HOW TO COMPLETE THIS TASK: Give back all of the data exactly as it stands, with the pictures removed.

MATERIAL TO PROCESS:
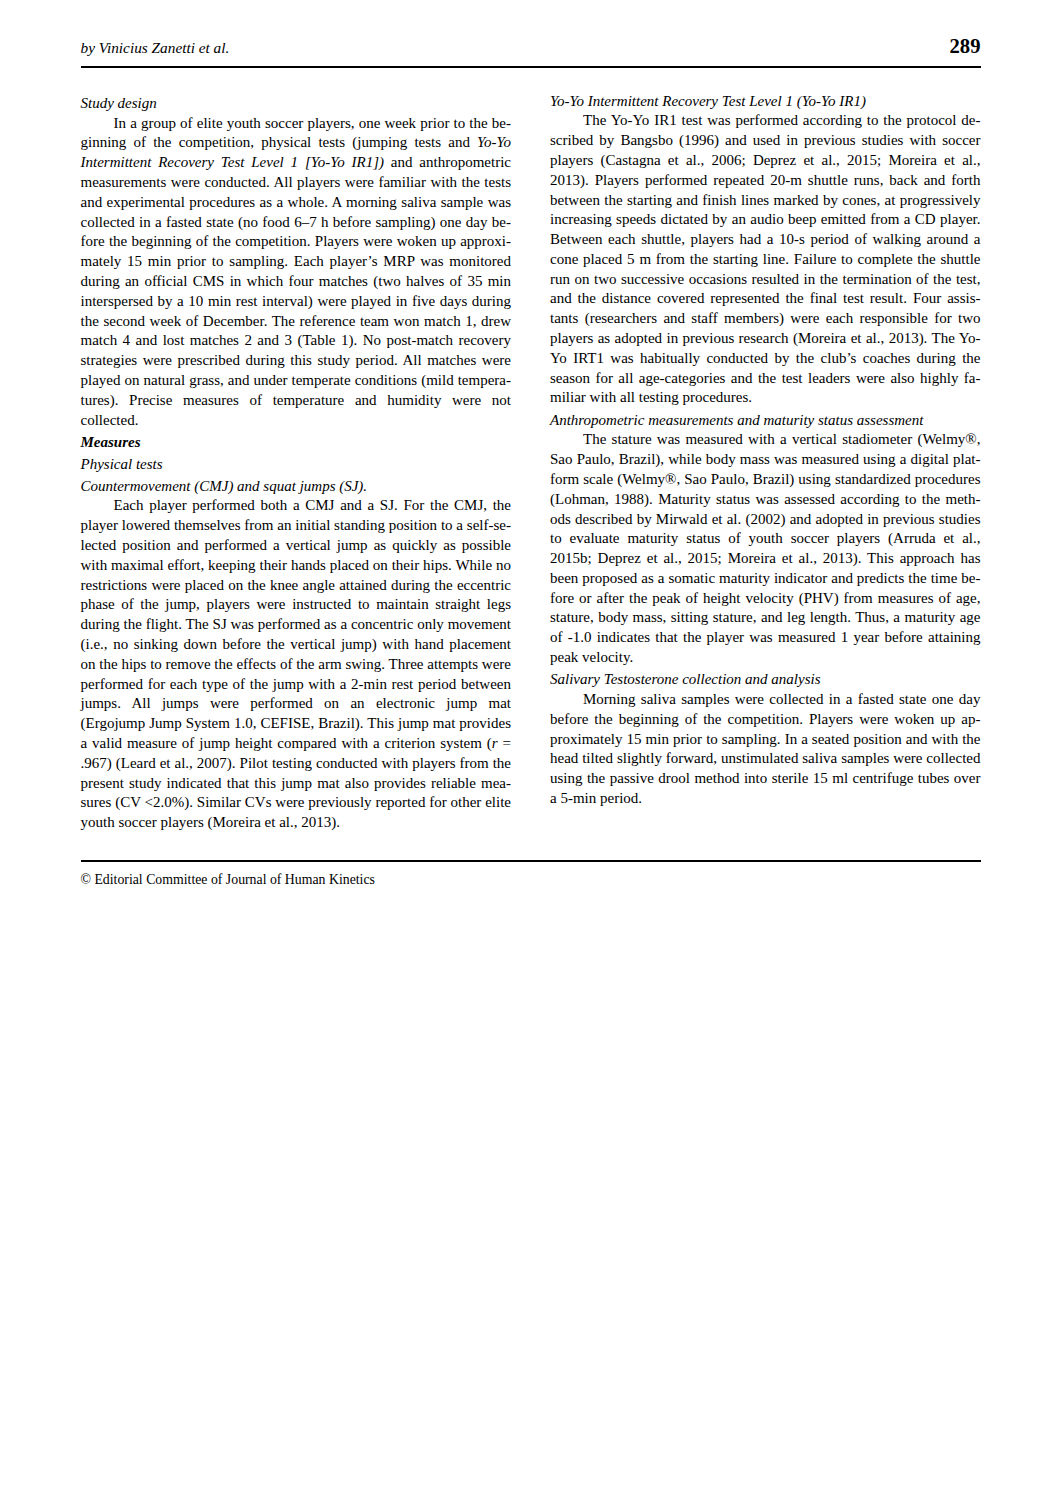by Vinicius Zanetti et al. 289
Study design
In a group of elite youth soccer players, one week prior to the beginning of the competition, physical tests (jumping tests and Yo-Yo Intermittent Recovery Test Level 1 [Yo-Yo IR1]) and anthropometric measurements were conducted. All players were familiar with the tests and experimental procedures as a whole. A morning saliva sample was collected in a fasted state (no food 6–7 h before sampling) one day before the beginning of the competition. Players were woken up approximately 15 min prior to sampling. Each player’s MRP was monitored during an official CMS in which four matches (two halves of 35 min interspersed by a 10 min rest interval) were played in five days during the second week of December. The reference team won match 1, drew match 4 and lost matches 2 and 3 (Table 1). No post-match recovery strategies were prescribed during this study period. All matches were played on natural grass, and under temperate conditions (mild temperatures). Precise measures of temperature and humidity were not collected.
Measures
Physical tests
Countermovement (CMJ) and squat jumps (SJ).
Each player performed both a CMJ and a SJ. For the CMJ, the player lowered themselves from an initial standing position to a self-selected position and performed a vertical jump as quickly as possible with maximal effort, keeping their hands placed on their hips. While no restrictions were placed on the knee angle attained during the eccentric phase of the jump, players were instructed to maintain straight legs during the flight. The SJ was performed as a concentric only movement (i.e., no sinking down before the vertical jump) with hand placement on the hips to remove the effects of the arm swing. Three attempts were performed for each type of the jump with a 2-min rest period between jumps. All jumps were performed on an electronic jump mat (Ergojump Jump System 1.0, CEFISE, Brazil). This jump mat provides a valid measure of jump height compared with a criterion system (r = .967) (Leard et al., 2007). Pilot testing conducted with players from the present study indicated that this jump mat also provides reliable measures (CV <2.0%). Similar CVs were previously reported for other elite youth soccer players (Moreira et al., 2013).
Yo-Yo Intermittent Recovery Test Level 1 (Yo-Yo IR1)
The Yo-Yo IR1 test was performed according to the protocol described by Bangsbo (1996) and used in previous studies with soccer players (Castagna et al., 2006; Deprez et al., 2015; Moreira et al., 2013). Players performed repeated 20-m shuttle runs, back and forth between the starting and finish lines marked by cones, at progressively increasing speeds dictated by an audio beep emitted from a CD player. Between each shuttle, players had a 10-s period of walking around a cone placed 5 m from the starting line. Failure to complete the shuttle run on two successive occasions resulted in the termination of the test, and the distance covered represented the final test result. Four assistants (researchers and staff members) were each responsible for two players as adopted in previous research (Moreira et al., 2013). The Yo-Yo IRT1 was habitually conducted by the club’s coaches during the season for all age-categories and the test leaders were also highly familiar with all testing procedures.
Anthropometric measurements and maturity status assessment
The stature was measured with a vertical stadiometer (Welmy®, Sao Paulo, Brazil), while body mass was measured using a digital platform scale (Welmy®, Sao Paulo, Brazil) using standardized procedures (Lohman, 1988). Maturity status was assessed according to the methods described by Mirwald et al. (2002) and adopted in previous studies to evaluate maturity status of youth soccer players (Arruda et al., 2015b; Deprez et al., 2015; Moreira et al., 2013). This approach has been proposed as a somatic maturity indicator and predicts the time before or after the peak of height velocity (PHV) from measures of age, stature, body mass, sitting stature, and leg length. Thus, a maturity age of -1.0 indicates that the player was measured 1 year before attaining peak velocity.
Salivary Testosterone collection and analysis
Morning saliva samples were collected in a fasted state one day before the beginning of the competition. Players were woken up approximately 15 min prior to sampling. In a seated position and with the head tilted slightly forward, unstimulated saliva samples were collected using the passive drool method into sterile 15 ml centrifuge tubes over a 5-min period.
© Editorial Committee of Journal of Human Kinetics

RESPONSE FOR THIS EXERCISE:
by Vinicius Zanetti et al. 289
Study design
In a group of elite youth soccer players, one week prior to the beginning of the competition, physical tests (jumping tests and Yo-Yo Intermittent Recovery Test Level 1 [Yo-Yo IR1]) and anthropometric measurements were conducted. All players were familiar with the tests and experimental procedures as a whole. A morning saliva sample was collected in a fasted state (no food 6–7 h before sampling) one day before the beginning of the competition. Players were woken up approximately 15 min prior to sampling. Each player’s MRP was monitored during an official CMS in which four matches (two halves of 35 min interspersed by a 10 min rest interval) were played in five days during the second week of December. The reference team won match 1, drew match 4 and lost matches 2 and 3 (Table 1). No post-match recovery strategies were prescribed during this study period. All matches were played on natural grass, and under temperate conditions (mild temperatures). Precise measures of temperature and humidity were not collected.
Measures
Physical tests
Countermovement (CMJ) and squat jumps (SJ).
Each player performed both a CMJ and a SJ. For the CMJ, the player lowered themselves from an initial standing position to a self-selected position and performed a vertical jump as quickly as possible with maximal effort, keeping their hands placed on their hips. While no restrictions were placed on the knee angle attained during the eccentric phase of the jump, players were instructed to maintain straight legs during the flight. The SJ was performed as a concentric only movement (i.e., no sinking down before the vertical jump) with hand placement on the hips to remove the effects of the arm swing. Three attempts were performed for each type of the jump with a 2-min rest period between jumps. All jumps were performed on an electronic jump mat (Ergojump Jump System 1.0, CEFISE, Brazil). This jump mat provides a valid measure of jump height compared with a criterion system (r = .967) (Leard et al., 2007). Pilot testing conducted with players from the present study indicated that this jump mat also provides reliable measures (CV <2.0%). Similar CVs were previously reported for other elite youth soccer players (Moreira et al., 2013).
Yo-Yo Intermittent Recovery Test Level 1 (Yo-Yo IR1)
The Yo-Yo IR1 test was performed according to the protocol described by Bangsbo (1996) and used in previous studies with soccer players (Castagna et al., 2006; Deprez et al., 2015; Moreira et al., 2013). Players performed repeated 20-m shuttle runs, back and forth between the starting and finish lines marked by cones, at progressively increasing speeds dictated by an audio beep emitted from a CD player. Between each shuttle, players had a 10-s period of walking around a cone placed 5 m from the starting line. Failure to complete the shuttle run on two successive occasions resulted in the termination of the test, and the distance covered represented the final test result. Four assistants (researchers and staff members) were each responsible for two players as adopted in previous research (Moreira et al., 2013). The Yo-Yo IRT1 was habitually conducted by the club’s coaches during the season for all age-categories and the test leaders were also highly familiar with all testing procedures.
Anthropometric measurements and maturity status assessment
The stature was measured with a vertical stadiometer (Welmy®, Sao Paulo, Brazil), while body mass was measured using a digital platform scale (Welmy®, Sao Paulo, Brazil) using standardized procedures (Lohman, 1988). Maturity status was assessed according to the methods described by Mirwald et al. (2002) and adopted in previous studies to evaluate maturity status of youth soccer players (Arruda et al., 2015b; Deprez et al., 2015; Moreira et al., 2013). This approach has been proposed as a somatic maturity indicator and predicts the time before or after the peak of height velocity (PHV) from measures of age, stature, body mass, sitting stature, and leg length. Thus, a maturity age of -1.0 indicates that the player was measured 1 year before attaining peak velocity.
Salivary Testosterone collection and analysis
Morning saliva samples were collected in a fasted state one day before the beginning of the competition. Players were woken up approximately 15 min prior to sampling. In a seated position and with the head tilted slightly forward, unstimulated saliva samples were collected using the passive drool method into sterile 15 ml centrifuge tubes over a 5-min period.
© Editorial Committee of Journal of Human Kinetics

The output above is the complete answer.